Une sanction qui ne ressemble pas aux autres
Il y a des décisions qui punissent. Et puis il y a celles qui redessinent le paysage. L’interdiction annoncée autour de la présence des Green Angels à Annecy, à quelques jours d’un rendez-vous déjà sous tension, appartient clairement à la deuxième catégorie. Parce qu’elle ne touche pas seulement un déplacement. Elle touche un principe: la capacité d’un groupe à exister dans le cadre, même quand le cadre se durcit.

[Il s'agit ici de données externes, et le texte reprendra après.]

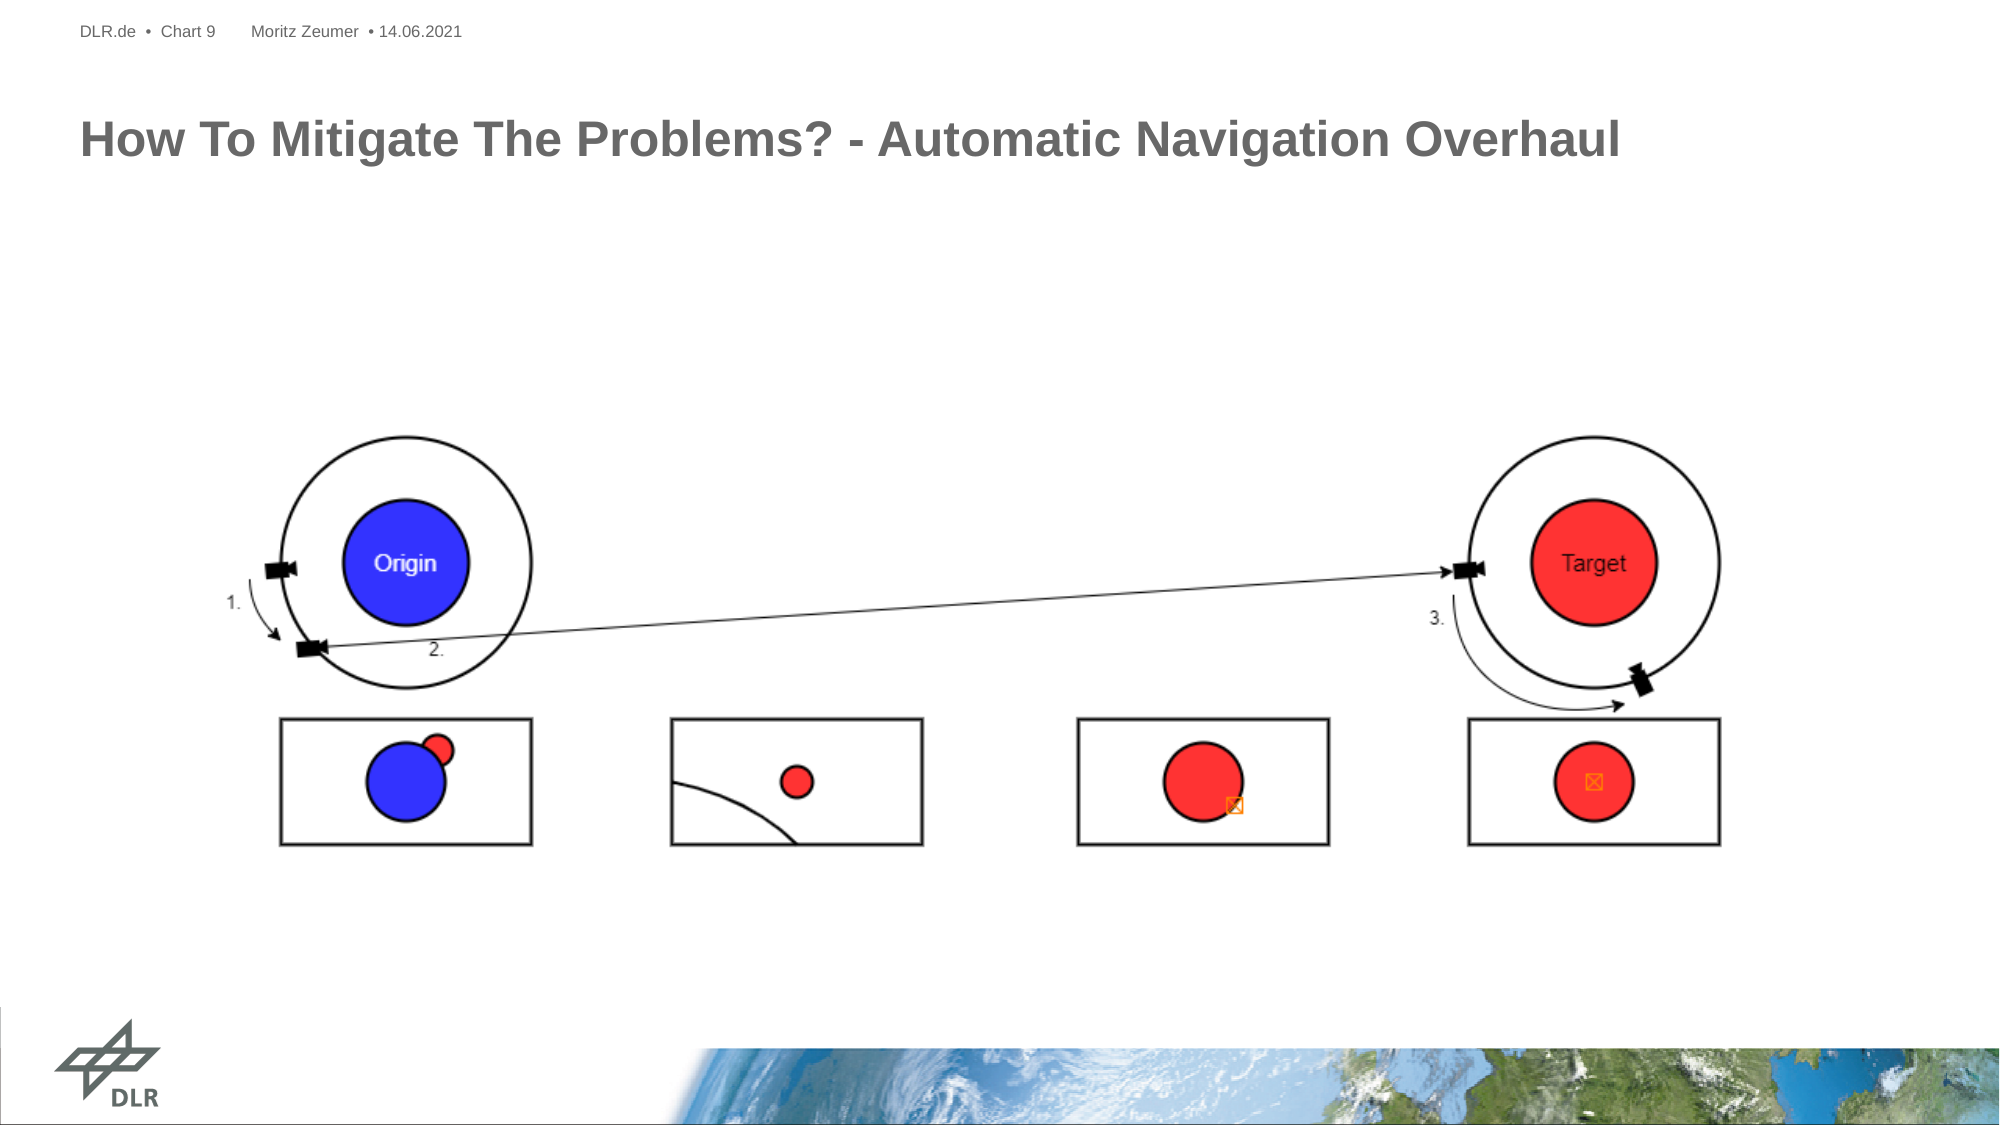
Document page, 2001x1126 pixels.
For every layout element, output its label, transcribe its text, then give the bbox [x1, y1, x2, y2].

text_box Moritz Zeumer • 14.06.2021 [251, 20, 1921, 45]
picture [92, 248, 1909, 877]
text_box How To Mitigate The Problems? - Automatic Navigation Overhaul [79, 106, 1921, 228]
text_box DLR.de • Chart <number> [79, 20, 251, 45]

Le plus frappant, c’est la nature même de la mesure telle qu’elle circule: on ne parle pas d’un simple encadrement, ni d’un quota, ni d’une restriction classique. On parle d’une interdiction. Et, dans le même souffle, d’une idée qui fait frémir tout le monde du stade: empêcher le « replacement », autrement dit empêcher de se recaser ailleurs quand une zone est fermée. Là, on ne sanctionne plus un comportement, on verrouille une identité. C’est probable, au vu des éléments qui remontent, mais l’origine exacte de la décision reste incertaine: instance nationale, autorité locale, ou combinaison des deux. Et c’est précisément ce flou qui rend l’ensemble encore plus irritant.
Sportivement, l’ASSE n’a pas besoin d’un débat philosophique à 48 heures d’un match. Elle a besoin d’un Chaudron qui pousse, d’un club qui respire, d’un environnement qui ne se transforme pas en parcours d’obstacles. Or, ces mesures ont un effet mécanique: elles déplacent l’énergie. Elles la compressent. Elles la rendent imprévisible. Et quand on joue la montée, l’imprévisible, c’est rarement un ami.
Le sujet des fumigènes, lui, n’est pas nouveau. Il traîne depuis des années, avec la même recette: une poignée d’images, une réponse institutionnelle lourde, et au milieu des milliers de gens qui se retrouvent à payer l’addition sans avoir touché l’allumette. Ce qui est nouveau, en revanche, c’est l’impression d’un cran supplémentaire. Comme si l’on passait d’une logique de sanction du club à une logique de neutralisation d’un groupe. Et là, on change de sport. On n’est plus dans la discipline, on est dans la dissuasion.
Le risque, c’est l’escalade par lassitude. Les supporters se sentent punis collectivement, le club se retrouve coincé entre son obligation de conformité et son besoin vital d’ambiance, et l’instance se retranche derrière la procédure. Résultat: tout le monde perd du temps, et l’ASSE, elle, perd surtout de l’oxygène. Dans un sprint, c’est rarement conseillé.
Ce qui se joue, enfin, dépasse Annecy. Si cette mesure fait jurisprudence, elle peut devenir un modèle exportable. Et si elle ne s’applique qu’à Saint-Étienne, elle devient un symbole. Dans les deux cas, l’ASSE se retrouve au centre d’un bras de fer qui n’a rien d’un bonus de fin de saison. C’est probable que l’épisode laisse des traces, même si l’issue exacte reste incertaine. Une chose est sûre: à force de vouloir assainir les tribunes à la javel, on finit souvent par nettoyer… l’ambiance.